Solving equations using algebra [duplicate]

Question

Has anyone ever solved an equation for students using algebraic steps?

For example, you start with the equation.

2x+3 = 5

Then you show subtracting 3 from both sides

2x+3 -3 = 5 -3

Then you simplify.

2x=2

Then you divide both sides by 2.

2x/2 = 2/2

Then you simplify.

x=1.

Just curious if anyone has ever done this.

Answer 1

It is not difficult. You did not write though, what is your ultimate aim, since the way, how to do what you are asking for depends upon that. I take it, you need something as a demonstration for school children or students. This is the way I interpret your requirement to separate the action from simplification. Otherwise, as you know, Mma does simplification automatically, and to separate one from the other takes some special effort. Anyway, here it is:

Step zero: equation

eq = 2 x + 3 == 5;

For the further technically the trick is related to the fact that any equation has the following TreeForm:

TreeForm[eq]

The box entitled "Plus" with the tree coordinate {1} contains the left-hand side of the equation, and that entitled "5" with the coordinate {2} contains it right-hand side, the both are on the level 1. That is,

eq[[1]]

(*   3 + 2 x  *)

eq[[2]]

(*   5   *)

This enables one to map any operation onto any equation, in order to apply this operation to its both sides simultaneously, like this:

Map[Operation, equation]

with the following effect:

Operation[equation[[1]]]==Operation[equation[[2]]]

Let us see, how it works:

Step1: subtraction:

eq2A = Map[HoldForm[Subtract[#, 3]] &, eq]
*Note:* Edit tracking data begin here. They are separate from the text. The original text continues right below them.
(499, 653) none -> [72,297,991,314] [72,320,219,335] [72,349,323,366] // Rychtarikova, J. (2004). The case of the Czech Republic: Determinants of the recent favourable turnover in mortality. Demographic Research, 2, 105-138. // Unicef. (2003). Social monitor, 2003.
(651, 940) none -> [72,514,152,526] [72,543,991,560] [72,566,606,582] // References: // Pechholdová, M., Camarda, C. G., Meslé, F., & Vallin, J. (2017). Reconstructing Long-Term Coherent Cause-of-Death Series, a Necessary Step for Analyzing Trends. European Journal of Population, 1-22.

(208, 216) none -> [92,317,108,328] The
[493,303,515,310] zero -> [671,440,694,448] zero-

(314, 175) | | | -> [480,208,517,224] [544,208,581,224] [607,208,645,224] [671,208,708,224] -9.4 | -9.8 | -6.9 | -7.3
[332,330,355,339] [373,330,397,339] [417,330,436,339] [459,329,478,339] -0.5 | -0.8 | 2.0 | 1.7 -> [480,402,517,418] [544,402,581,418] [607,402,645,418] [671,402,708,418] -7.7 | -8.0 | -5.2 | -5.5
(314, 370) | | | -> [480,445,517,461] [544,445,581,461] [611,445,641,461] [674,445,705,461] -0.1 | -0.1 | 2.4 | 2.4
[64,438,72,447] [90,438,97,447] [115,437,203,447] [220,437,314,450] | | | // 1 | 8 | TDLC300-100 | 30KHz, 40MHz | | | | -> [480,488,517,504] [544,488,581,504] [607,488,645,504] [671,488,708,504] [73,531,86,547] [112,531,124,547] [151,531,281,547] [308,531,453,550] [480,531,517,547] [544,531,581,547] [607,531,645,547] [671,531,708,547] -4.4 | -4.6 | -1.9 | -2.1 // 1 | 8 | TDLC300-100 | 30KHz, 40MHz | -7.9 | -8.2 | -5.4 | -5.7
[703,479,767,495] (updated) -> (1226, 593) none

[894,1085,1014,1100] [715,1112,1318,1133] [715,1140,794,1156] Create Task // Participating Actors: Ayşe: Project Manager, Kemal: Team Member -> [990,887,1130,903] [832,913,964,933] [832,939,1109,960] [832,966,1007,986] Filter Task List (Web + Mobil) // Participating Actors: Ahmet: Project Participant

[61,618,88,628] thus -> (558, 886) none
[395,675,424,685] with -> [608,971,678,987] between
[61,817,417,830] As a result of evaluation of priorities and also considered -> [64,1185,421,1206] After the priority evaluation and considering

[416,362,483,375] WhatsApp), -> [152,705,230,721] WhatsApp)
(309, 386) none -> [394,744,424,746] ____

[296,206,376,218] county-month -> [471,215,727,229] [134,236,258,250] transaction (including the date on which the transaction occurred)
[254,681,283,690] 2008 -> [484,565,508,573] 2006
The result is below. I have to place it as an image, since otherwise it contains lots of boxes:

The HoldForm[] above just prevents the result from the immediate simplification. If one does not care for the simplification, he writes as follows:

    Map[Subtract[#, 3] &, eq]

(*  2 x == 2  *)

Step 2: simplification. It may be simply done by just removing the HoldForm:

    eq2B = eq2A // ReleaseHold

(*   2 x == 2   *)

Step 3: Division. Let us divide the both parts by two and again use the HoldForm construct to prevent the immediate simplification:

eq3A = Map[HoldForm[Divide[#, 2]] &, eq2B]

yielding

Again, removing the HoldForm we allow Mma to simplify:

 eq3B = eq3A // ReleaseHold

(*   x == 1   *)

Done.

Have fun!